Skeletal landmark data

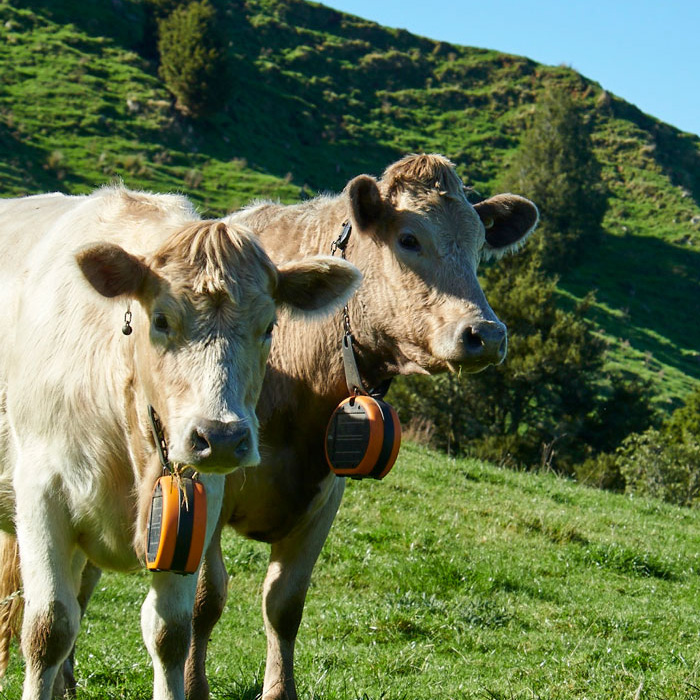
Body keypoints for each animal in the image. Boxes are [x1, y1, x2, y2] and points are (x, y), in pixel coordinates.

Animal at [185, 154, 536, 700]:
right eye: (409, 238)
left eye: (480, 246)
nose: (487, 334)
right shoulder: (208, 479)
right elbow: (205, 600)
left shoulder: (325, 497)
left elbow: (284, 605)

PROBLEM STATEMENT>
Repeat the data word for word. Skip the pictures.

FINISHED TASK>
Body keypoints for each animal in the image. Boxes are [x1, y1, x2, y2] and points are (x, y), in pixel coordinates.

Animal at [185, 154, 536, 700]:
right eye: (409, 238)
left eye: (480, 246)
nose: (487, 334)
right shoulder: (208, 479)
right elbow: (205, 600)
left shoulder: (325, 497)
left elbow: (284, 605)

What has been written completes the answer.